Vérification de l'Âge des Pneus
Le seul moyen sûr est de consulter les inscriptions sur le flanc du pneu, où le lieu de fabrication est toujours mentionné.
Montage de Pneus Non Homologués
En cas de problème, le constructeur de votre moto pourra refuser la prise sous garantie. Une hauteur de flanc (appelée officiellement “rapport d’aspect”) plus basse permet au pneu de moins se déformer en virage, mais cela se fait au détriment du confort de suspension. Si vous privilégiez un pneu “taille basse”, n’oubliez pas que le chiffre indiqué est un pourcentage de sa largeur.
Panachage des Pneus
Il n’est pas du tout nécessaire d’avoir le même modèle de pneu sur les deux roues. Si l’on doit changer un pneu avant l’autre, ce qui arrive assez souvent, il est préférable de choisir un pneu de même marque et si possible de même profil (profil rond pour les pneus routiers ou profil triangulaire pour les pneus sportifs).
Rodage des Pneus Neufs
Soyons clairs : la couche sur la bande de roulement part très vite, juste le temps que le pneu chauffe, au bout de quelques centaines de mètres l’été, de 5 à 10 kilomètres l’hiver ou par temps de pluie. Sur les flancs, il faut bien plus longtemps pour roder le pneu car nous y passons en général peu de temps.
Indice de Charge
Bien respecter l’indice de charge : un pneu de la bonne dimension, mais d’un indice de charge inférieur, n’est pas prévu pour supporter le poids de votre moto.
Pneus Tubeless
Dans une carcasse radiale, les fils sont enroulés autour du pneu, comme sur une grosse bobine.

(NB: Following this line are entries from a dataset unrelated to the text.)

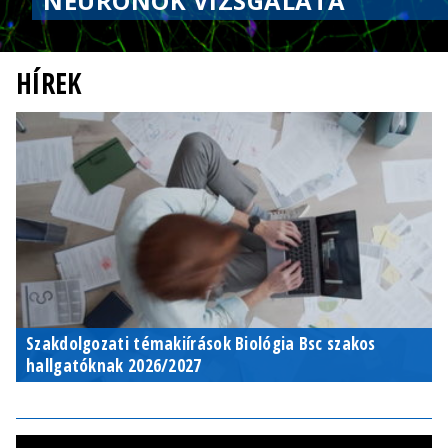
NEURONOK VIZSGÁLATA
HÍREK
Szakdolgozati témakiírások Biológia Bsc szakos
hallgatóknak 2026/2027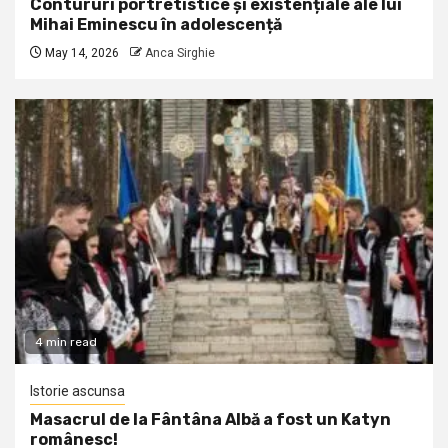
Contururi portretistice și existențiale ale lui
Mihai Eminescu în adolescență
May 14, 2026
Anca Sirghie
4 min read
Istorie ascunsa
Masacrul de la Fântâna Albă a fost un Katyn
românesc!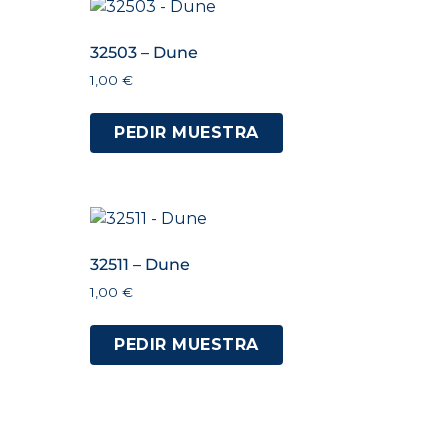
32503 – Dune
1,00
€
PEDIR MUESTRA
32511 – Dune
1,00
€
PEDIR MUESTRA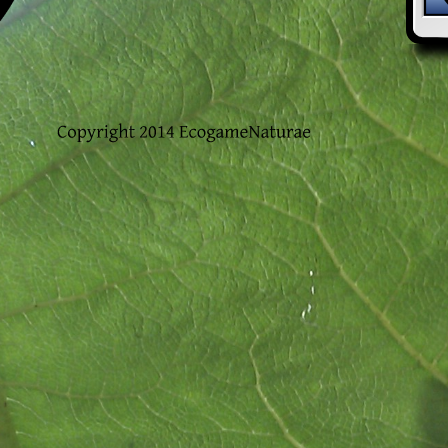
Copyright 
2014 
EcogameNaturae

Achat de Pneus en Ligne et Montage
Certains sites web proposent des tarifs bien plus avantageux que dans votre petit atelier de quartier, voire que votre concessionnaire, parfois que les grosses centrales du pneu. Ces offres promotionnelles demandent à s’assurer que les pneus ne soient pas trop vieux, avec un risque d’avoir été mal stockés. Légalement parlant, rien ne justifie qu’un concessionnaire ou un garagiste refuse d’installer des pneus que vous n’avez pas achetés chez lui.